I found this piece from the American Journal of Medicine that discusses the case:
When Abigail Adams Smith, or “Nabby,” at age 46, noticed a lump in her breast, she decided to leave her family's farm in upstate New York and move back to her parents' home in Quincy, Massachusetts. She consulted with doctors Tufts and Rush, informing them her tumor was moving. Rush responded by mail to her father with this advice: “Her time of life calls for expedition in this business, for tumors such as hers tend much more rapidly to cancer after 45 than in more early life.” She must have a mastectomy.
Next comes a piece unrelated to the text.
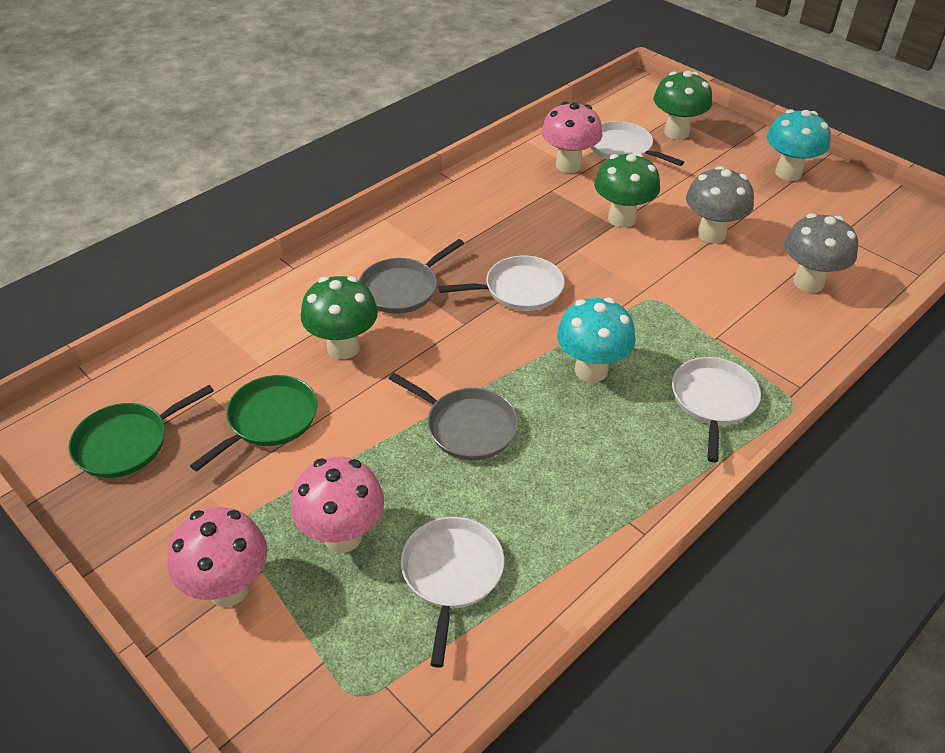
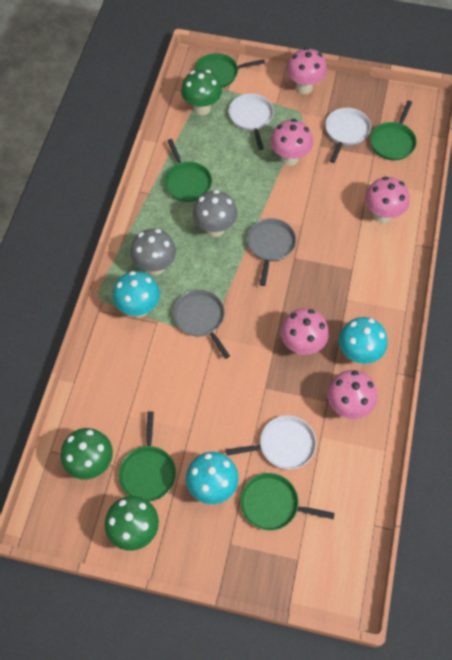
green pan: [69,385,214,478] [190,375,317,471] = 2 -> [119,411,176,502] [164,139,212,202] [194,53,265,88] [240,473,335,531] [370,101,417,160] = 5
pink mushroom: [167,507,267,607] [291,457,384,553] [541,101,602,173] = 3 -> [270,119,313,166] [280,308,329,355] [286,47,327,94] [327,370,377,419] [365,176,409,223] = 5
turquoise mushroom: [557,298,636,383] [767,109,831,181] = 2 -> [113,271,160,318] [186,452,239,504] [339,317,388,364] = 3
white pan: [401,517,504,668] [439,255,565,311] [590,121,684,166] [672,357,761,463] = 4 -> [226,415,316,469] [228,94,274,150] [325,108,371,163] = 3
Several Boston surgeons journeyed to Quincy, among them John Collins Warren, of Ether Dome fame. In November 1811, they performed a mastectomy on their patient in a bedroom of her parents' home. The operation lasted 25 minutes. They dressed her wound for an hour. Although suffering agonies, the patient displayed exceptional fortitude. But just 2 years later, an emaciated Abigail Adams Smith returned to Quincy to die, assisted only by opium. Abigail Adams wrote of her daughter's courage: “She told her physician that she was perfectly sensible of her situation and reconciled to it … Although she was bolstered up in her bed and could neither walk or stand, she was always calm.” McCollough writes that her father said “he had felt during Nabby's agony … as if he were living in the Book of Job.
From First Family by Joseph Ellis, here is more of Rush's advice to Adams on Nabby's situation:
From her account the remedy is the knife...I repeat again, let there be no delay in flying to the knife...It may be too late.